Le dirigeant de Provepharm, Michel Féraud, va être confronté, comme tout un chacun, aux conséquences de la crise sanitaire. Avec ses confinements qui gèlent toute activité de déplacement et presque toute transaction économique. Pourtant, c'est bien durant cette période délicate que Provepharm connaît l'une des étapes majeures de son histoire en réalisant et finalisant une opération de croissance externe... aux États-Unis. Sans y mettre un pied, tout se faisant de façon dématérialisée. Et cela ne s'invente pas, la société qui tombe dans le giron de l'entreprise marseillaise se nomme... Apollo Pharmaceuticals. Une acquisition qui place Provepharm en orbite en quelque sorte. D'abord parce qu'elle met dans la corbeille de la mariée tout son catalogue de produits et fait ainsi grossir le portefeuille de la Française. Mais aussi parce qu'elle s'est positionnée sur la vente directe, ce qui est alors un axe totalement nouveau pour Provepharm, qui vient tout juste de l'inscrire dans sa stratégie, neuf mois plus tôt. Une acquisition qui clairement constitue un avant/après. S'il reconnaît qu'« il n'y a pas de place pour le hasard », Michel Féraud dit aussi qu'« il est important d'avoir la tête dans les étoiles et les pieds sur terre ». Avoir des rêves donc et mettre en place les actions pour les concrétiser.
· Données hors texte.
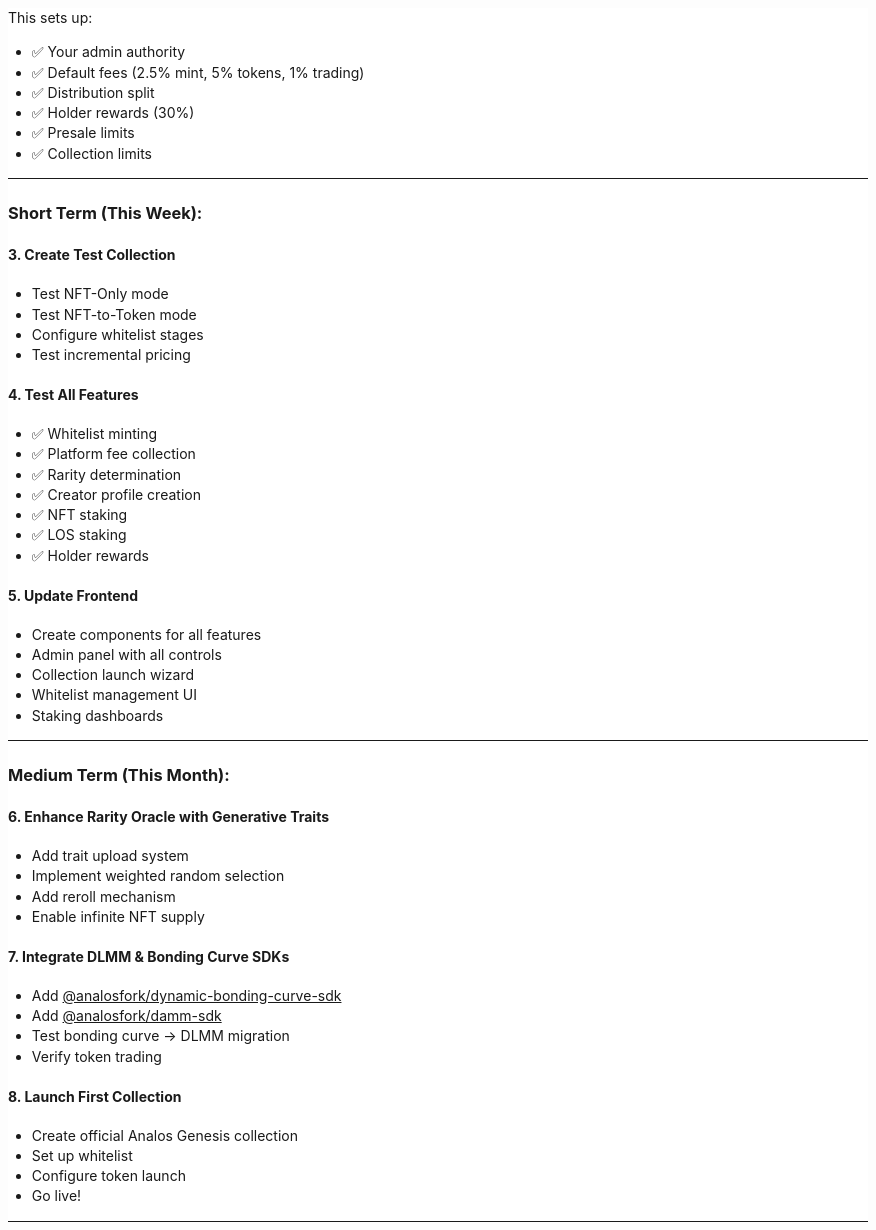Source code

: This sets up:
- ✅ Your admin authority
- ✅ Default fees (2.5% mint, 5% tokens, 1% trading)
- ✅ Distribution split
- ✅ Holder rewards (30%)
- ✅ Presale limits
- ✅ Collection limits

---

### Short Term (This Week):

#### **3. Create Test Collection**
- Test NFT-Only mode
- Test NFT-to-Token mode
- Configure whitelist stages
- Test incremental pricing

#### **4. Test All Features**
- ✅ Whitelist minting
- ✅ Platform fee collection
- ✅ Rarity determination
- ✅ Creator profile creation
- ✅ NFT staking
- ✅ LOS staking
- ✅ Holder rewards

#### **5. Update Frontend**
- Create components for all features
- Admin panel with all controls
- Collection launch wizard
- Whitelist management UI
- Staking dashboards

---

### Medium Term (This Month):

#### **6. Enhance Rarity Oracle with Generative Traits**
- Add trait upload system
- Implement weighted random selection
- Add reroll mechanism
- Enable infinite NFT supply

#### **7. Integrate DLMM & Bonding Curve SDKs**
- Add [@analosfork/dynamic-bonding-curve-sdk](https://www.npmjs.com/package/@analosfork/dynamic-bonding-curve-sdk)
- Add [@analosfork/damm-sdk](https://www.npmjs.com/package/@analosfork/damm-sdk)
- Test bonding curve → DLMM migration
- Verify token trading

#### **8. Launch First Collection**
- Create official Analos Genesis collection
- Set up whitelist
- Configure token launch
- Go live!

---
Rechercher, construire, grandir... L'ambition de Michel Féraud est claire : Provepharm a vocation à devenir un groupe pharmaceutique. Mais grandir encore, nourrir l'ambition nécessite un carburant primordial : le financement. En 2021, soit moins de douze mois après le rachat d'Apollo Pharmaceuticals, une levée de fonds de 120 millions d'euros est conclue avec l'objectif de combler l'appétit de croissance. Car Michel Féraud ne déroge pas à sa stratégie : s'assurer avant tout de bénéficier des ressources financières nécessaires avant d'entamer les démarches de ce qui sera la prochaine opération de croissance externe. « Le marché est à ce point compétitif que l'on ne peut pas se permettre d'arriver sur un dossier d'acquisition en se posant la question du financement. »

Maillon de l'industrie souveraine

Mais en attendant celle qui pourrait encore lui faire prendre du poids, Provepharm poursuit sa route, déroule la roadmap. L'an dernier, c'étaient une autorisation de mise sur le marché et un accord - le second - de la FDA qui lui ont permis de mettre Bludigo sur le marché. Avec deux mois d'avance sur le calendrier prévu, « alors que nous sommes en période post-covid », la crise n'étant pas la période favorable pour mener des essais cliniques...

Ce médicament - premier carmin d'indigo injectable - est une aide à la visualisation pour des interventions chirurgicales gynécologiques et urologiques. « Il s'agit du même type de produits et de la démarche que pour le bleu de méthylène », raconte Michel Féraud. « Six ans après, nous renouvelons la même performance. »

Aujourd'hui, Provepharm ce sont cinq gammes : colorants, antidote, vitamines injectables, gamme métabolisme et neuroscience. C'est aussi un projet d'agrandissement de son usine à Marseille. Et la satisfaction d'avoir été consacrée « Great Place to work » pour la troisième année consécutive. Alors même que « Provepharm change d'échelle », souligne Michel Féraud. Pour l'industrie - que l'on veut souveraine, notamment dans le domaine du médicament - c'est un joli signe.